§ Data
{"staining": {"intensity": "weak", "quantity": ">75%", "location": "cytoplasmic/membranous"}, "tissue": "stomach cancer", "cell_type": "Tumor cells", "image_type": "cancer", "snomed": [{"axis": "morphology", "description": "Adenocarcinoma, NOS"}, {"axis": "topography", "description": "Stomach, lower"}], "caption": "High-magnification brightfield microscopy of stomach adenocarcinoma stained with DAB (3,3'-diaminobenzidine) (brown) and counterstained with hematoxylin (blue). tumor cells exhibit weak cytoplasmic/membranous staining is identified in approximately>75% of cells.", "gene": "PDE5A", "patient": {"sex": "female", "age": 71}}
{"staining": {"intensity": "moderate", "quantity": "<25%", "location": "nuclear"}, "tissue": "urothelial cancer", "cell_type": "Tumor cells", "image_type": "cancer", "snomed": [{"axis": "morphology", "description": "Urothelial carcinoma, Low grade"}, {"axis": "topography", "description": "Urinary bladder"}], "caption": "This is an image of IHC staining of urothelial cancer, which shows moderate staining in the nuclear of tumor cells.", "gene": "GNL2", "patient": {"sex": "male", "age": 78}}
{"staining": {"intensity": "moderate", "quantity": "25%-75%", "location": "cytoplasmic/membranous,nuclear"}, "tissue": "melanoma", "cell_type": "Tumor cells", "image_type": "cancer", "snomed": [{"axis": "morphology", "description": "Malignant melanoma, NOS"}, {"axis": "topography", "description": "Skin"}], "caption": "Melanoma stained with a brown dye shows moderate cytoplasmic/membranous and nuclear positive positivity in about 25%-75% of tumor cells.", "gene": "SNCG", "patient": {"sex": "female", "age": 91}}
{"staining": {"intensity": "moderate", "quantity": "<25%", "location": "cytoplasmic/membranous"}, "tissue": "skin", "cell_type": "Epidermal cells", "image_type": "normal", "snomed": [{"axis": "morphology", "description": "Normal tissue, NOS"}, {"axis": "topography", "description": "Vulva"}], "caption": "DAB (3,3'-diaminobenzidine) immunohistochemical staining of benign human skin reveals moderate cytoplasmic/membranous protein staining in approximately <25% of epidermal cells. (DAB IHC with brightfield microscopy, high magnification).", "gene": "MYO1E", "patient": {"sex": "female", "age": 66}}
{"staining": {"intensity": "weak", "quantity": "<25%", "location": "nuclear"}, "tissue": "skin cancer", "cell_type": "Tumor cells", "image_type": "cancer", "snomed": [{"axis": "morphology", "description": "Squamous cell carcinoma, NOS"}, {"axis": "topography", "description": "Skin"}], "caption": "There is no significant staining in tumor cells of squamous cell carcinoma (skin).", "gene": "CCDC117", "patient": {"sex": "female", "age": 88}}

§ Task
Where the line containing "stained with a" appears, start copying, and go on exactly through the last line of the data.

§ Answer below
{"staining": {"intensity": "moderate", "quantity": "25%-75%", "location": "cytoplasmic/membranous,nuclear"}, "tissue": "melanoma", "cell_type": "Tumor cells", "image_type": "cancer", "snomed": [{"axis": "morphology", "description": "Malignant melanoma, NOS"}, {"axis": "topography", "description": "Skin"}], "caption": "Melanoma stained with a brown dye shows moderate cytoplasmic/membranous and nuclear positive positivity in about 25%-75% of tumor cells.", "gene": "SNCG", "patient": {"sex": "female", "age": 91}}
{"staining": {"intensity": "moderate", "quantity": "<25%", "location": "cytoplasmic/membranous"}, "tissue": "skin", "cell_type": "Epidermal cells", "image_type": "normal", "snomed": [{"axis": "morphology", "description": "Normal tissue, NOS"}, {"axis": "topography", "description": "Vulva"}], "caption": "DAB (3,3'-diaminobenzidine) immunohistochemical staining of benign human skin reveals moderate cytoplasmic/membranous protein staining in approximately <25% of epidermal cells. (DAB IHC with brightfield microscopy, high magnification).", "gene": "MYO1E", "patient": {"sex": "female", "age": 66}}
{"staining": {"intensity": "weak", "quantity": "<25%", "location": "nuclear"}, "tissue": "skin cancer", "cell_type": "Tumor cells", "image_type": "cancer", "snomed": [{"axis": "morphology", "description": "Squamous cell carcinoma, NOS"}, {"axis": "topography", "description": "Skin"}], "caption": "There is no significant staining in tumor cells of squamous cell carcinoma (skin).", "gene": "CCDC117", "patient": {"sex": "female", "age": 88}}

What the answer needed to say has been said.